TASK OBJECTIVE | Stop after the line that contains "KORE BATTLE BELT B1 SORT". Until then, retype each line of the entries exactly from the first one, skipping pictures.

_ _ _

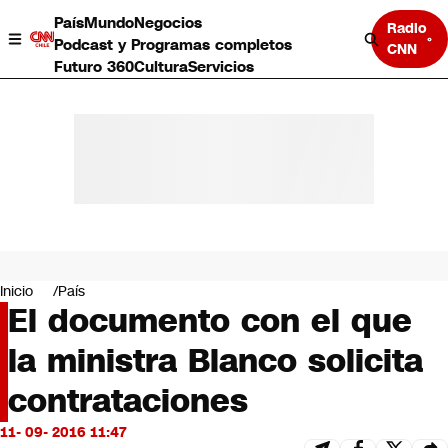
País
Mundo
Negocios
Radio
Podcast y Programas completos
CNN
Futuro 360
Cultura
Servicios
País
Mundo
Negocios
Inicio
País
El documento con el que
Deportes
Programas completos
la ministra Blanco solicita
Cultura
Servicios
contrataciones
Bits
CNN Data
11- 09- 2016 11:47
CNN tiempo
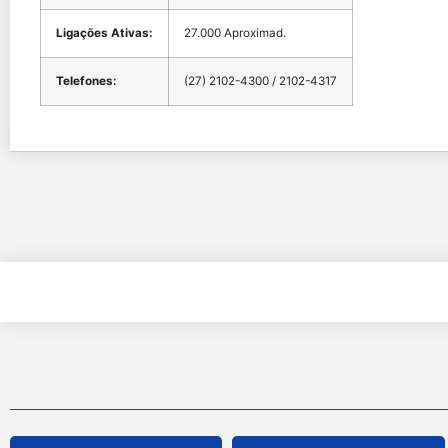
Ligações Ativas:
27.000 Aproximad.
Telefones:
(27) 2102-4300 / 2102-4317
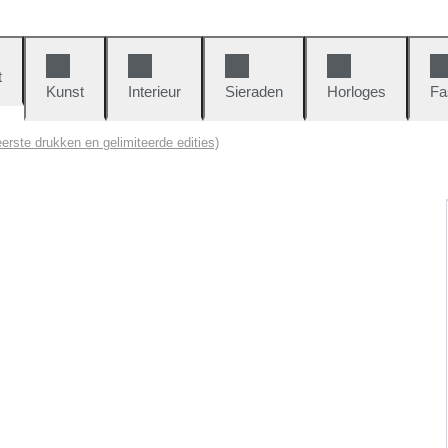
t
Kunst
Interieur
Sieraden
Horloges
Fa
(eerste drukken en gelimiteerde edities)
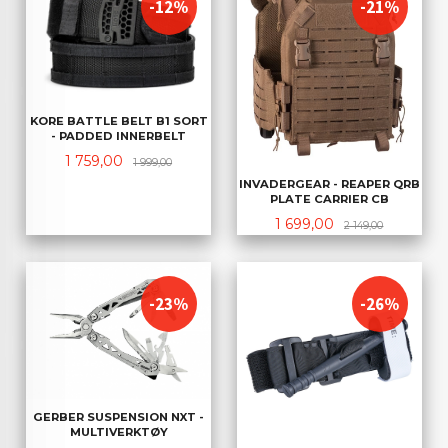
-12%
-21%
KORE BATTLE BELT B1 SORT
- PADDED INNERBELT
Tilbud
Rabatt
1 759,00
1 999,00
INVADERGEAR - REAPER QRB
PLATE CARRIER CB
Tilbud
Rabatt
1 699,00
2 149,00
-23%
-26%
GERBER SUSPENSION NXT -
MULTIVERKTØY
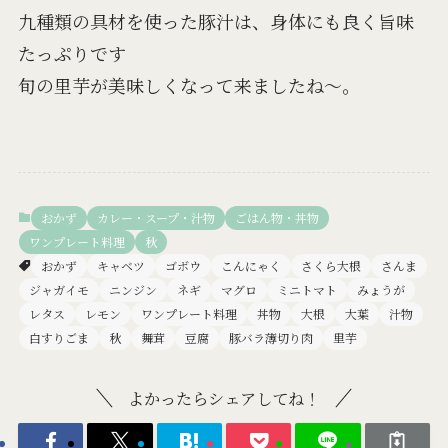
九種類の具材を使った豚汁は、身体にも良く旨味
たっぷりです
旬の里芋が美味しくなって来ましたね～。
おかず
カレー・スープ・汁物
ごはん物・丼物
ワンプレート料理
秋
おかず
キャベツ
ゴボウ
こんにゃく
さくら大根
さんま
ジャガイモ
ニンジン
ネギ
マグロ
ミニトマト
みょうが
レタス
レモン
ワンプレート料理
丼物
大根
大葉
汁物
白すりごま
秋
舞茸
豆腐
豚バラ薄切り肉
里芋
よかったらシェアしてね！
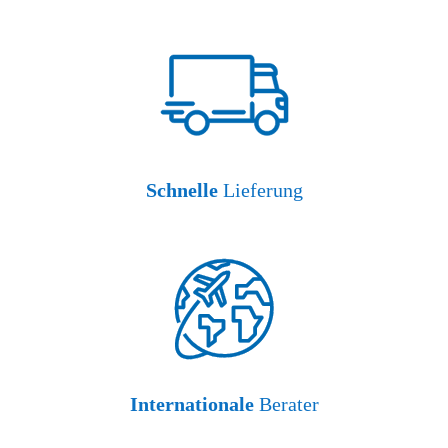
Schnelle
Lieferung
Internationale
Berater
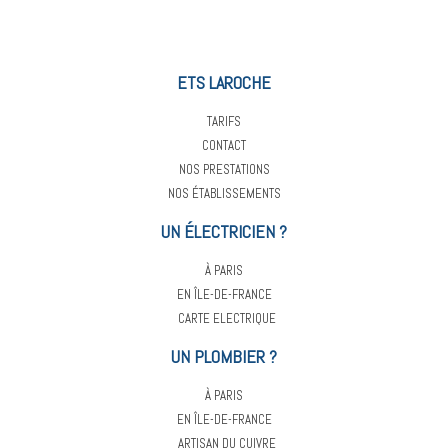
ETS LAROCHE
TARIFS
CONTACT
NOS PRESTATIONS
NOS ÉTABLISSEMENTS
UN ÉLECTRICIEN ?
À PARIS
EN ÎLE-DE-FRANCE
CARTE ELECTRIQUE
UN PLOMBIER ?
À PARIS
EN ÎLE-DE-FRANCE
ARTISAN DU CUIVRE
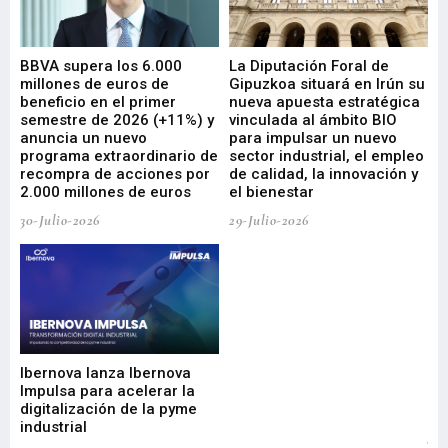
e
BBVA supera los 6.000
La Diputación Foral de
En
millones de euros de
Gipuzkoa situará en Irún su
em
beneficio en el primer
nueva apuesta estratégica
de
ad
semestre de 2026 (+11%) y
vinculada al ámbito BIO
En
anuncia un nuevo
para impulsar un nuevo
En
programa extraordinario de
sector industrial, el empleo
29-
recompra de acciones por
de calidad, la innovación y
2.000 millones de euros
el bienestar
30-Julio-2026
29-Julio-2026
Mi
nu
di
Ibernova lanza Ibernova
ma
Impulsa para acelerar la
in
digitalización de la pyme
mi
industrial
de
te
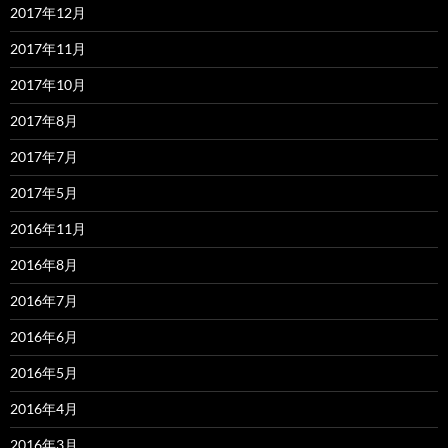
2017年12月
2017年11月
2017年10月
2017年8月
2017年7月
2017年5月
2016年11月
2016年8月
2016年7月
2016年6月
2016年5月
2016年4月
2016年3月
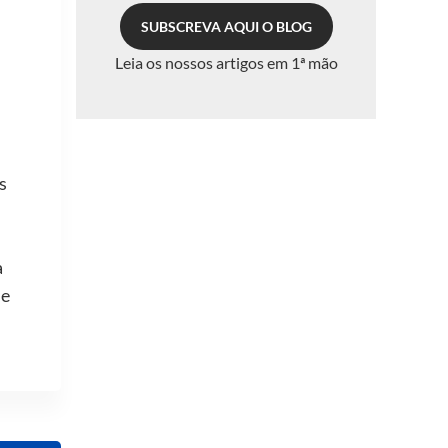
SUBSCREVA AQUI O BLOG
Leia os nossos artigos em 1ª mão
s
a
me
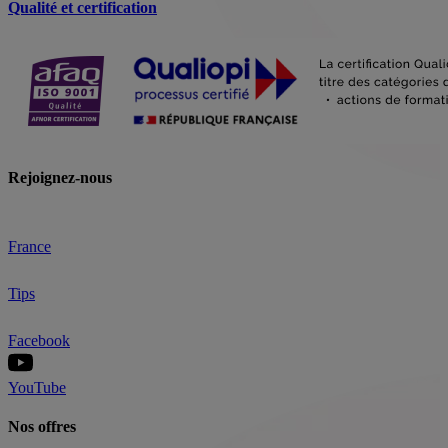
Qualité et certification
Rejoignez-nous
France
Tips
Facebook
YouTube
Nos offres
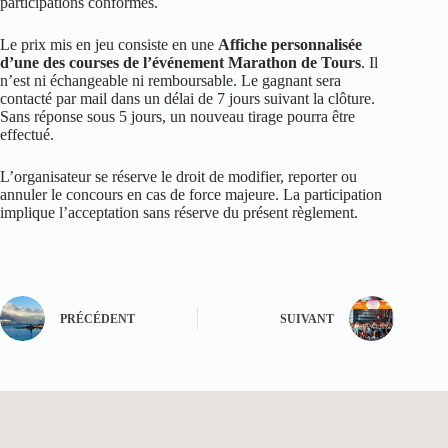
participations conformes.
Le prix mis en jeu consiste en une
Affiche personnalisée
d’une des courses de l’événement Marathon de Tours
. Il
n’est ni échangeable ni remboursable. Le gagnant sera
contacté par mail dans un délai de 7 jours suivant la clôture.
Sans réponse sous 5 jours, un nouveau tirage pourra être
effectué.
L’organisateur se réserve le droit de modifier, reporter ou
annuler le concours en cas de force majeure. La participation
implique l’acceptation sans réserve du présent règlement.
PRÉCÉDENT
SUIVANT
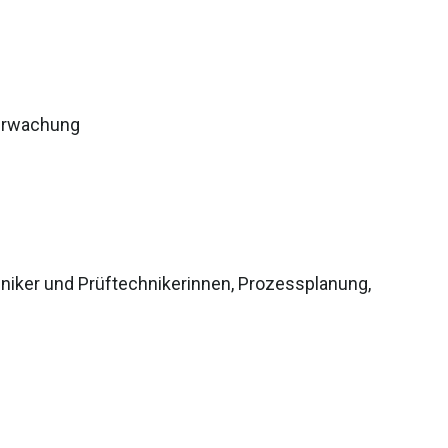
berwachung
niker und Prüftechnikerinnen, Prozessplanung,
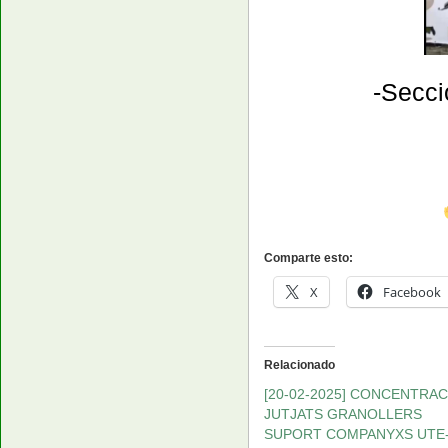
​-Secc
Comparte esto:
X
Facebook
Relacionado
[20-02-2025] CONCENTRAC
JUTJATS GRANOLLERS
SUPORT COMPANYXS UTE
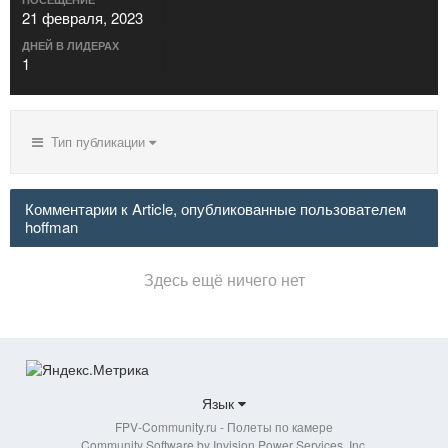
21 февраля, 2023
ДНЕЙ В ЛИДЕРАХ
1
Тип публикации
Комментарии к Article, опубликованные пользователем
hoffman
Здесь ещё ничего нет
Язык
FPV-Community.ru - Полеты по камере
Community Software by Invision Power Services, Inc.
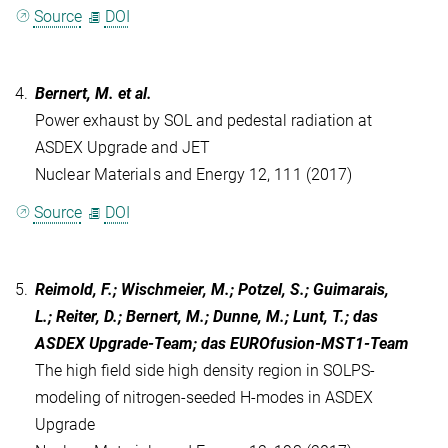
Source
DOI
4.
Bernert, M. et al.
Power exhaust by SOL and pedestal radiation at
ASDEX Upgrade and JET
Nuclear Materials and Energy 12, 111 (2017)
Source
DOI
5.
Reimold, F.; Wischmeier, M.; Potzel, S.; Guimarais,
L.; Reiter, D.; Bernert, M.; Dunne, M.; Lunt, T.; das
ASDEX Upgrade-Team; das EUROfusion-MST1-Team
The high field side high density region in SOLPS-
modeling of nitrogen-seeded H-modes in ASDEX
Upgrade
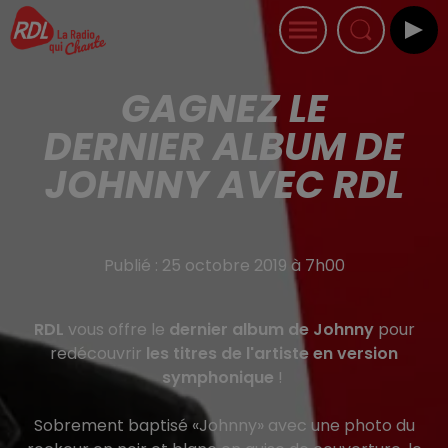
GAGNEZ LE
DERNIER ALBUM DE
JOHNNY AVEC RDL
Publié : 25 octobre 2019 à 7h00
RDL
vous offre le
dernier album de Johnny
pour
redécouvrir
les titres de l'artiste en version
symphonique
!
Sobrement baptisé «Johnny» avec une photo du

_ _ _

TASK OUTPUT |
País
Mundo
Negocios
Radio
Podcast y Programas completos
CNN
Futuro 360
Cultura
Servicios
País
Mundo
Negocios
Inicio
País
El documento con el que
Deportes
Programas completos
la ministra Blanco solicita
Cultura
Servicios
contrataciones
Bits
CNN Data
11- 09- 2016 11:47
CNN tiempo
Ligações Ativas:
27.000 Aproximad.
Telefones:
(27) 2102-4300 / 2102-4317
t
Kunst
Interieur
Sieraden
Horloges
Fa
(eerste drukken en gelimiteerde edities)
-12%
-21%
KORE BATTLE BELT B1 SORT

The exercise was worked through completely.